India-based global solution provider and IT consultant Infosys, which partners with both HPE and Aruba Networks, is offering a managed service to Siemens Gamesa, the company’s renewable energy arm. Infosys is helping Siemens Gamesa with a massive wind turbine farm in Europe, said Infosys President Ravi Kumar.

“Wind power is very uniquely edge,” Kumar said, adding that company was looking to transform its business and build an agile IT environment. Infosys built out an “edge-to-cloud” connectivity solution and end-user access to both the Siemens and Gamesa applications to bring them together in a unified manner, he said.

The project has IoT devices —in this case, wind turbines—being added to the wired and wireless networks on a constant basis. The deployment flexibility that Aruba offers fit the bill for Siemens Gamesa, Kumar said.

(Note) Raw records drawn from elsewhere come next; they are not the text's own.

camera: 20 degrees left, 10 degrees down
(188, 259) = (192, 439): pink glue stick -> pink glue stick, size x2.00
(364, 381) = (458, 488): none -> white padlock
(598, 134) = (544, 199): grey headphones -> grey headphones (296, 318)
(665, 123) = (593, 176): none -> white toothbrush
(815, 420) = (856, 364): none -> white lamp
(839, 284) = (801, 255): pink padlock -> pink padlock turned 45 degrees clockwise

“Enterprises want to focus the human capital [and] financial capital on the core and take the non-core and give it away to providers who can give them as-a-service,” he said.

Aruba parent HPE in 2019 announced its plan to offer its entire portfolio as a service by 2022, which will involve scaling HPE to reach new market segments and use cases, the company said. HPE said GreenLake is its fastest-growing business.

Aruba, for its part, revealed in March that it increased rebate incentives for the Aruba Network-as-a-Service (NaaS) offering as part of the GreenLake for Aruba offering. The Aruba partner program also is providing partners an opportunity to generate monthly recurring revenue over the life of the NaaS contract, Aruba Vice President of Worldwide Channels Donna Grothjan told CRN.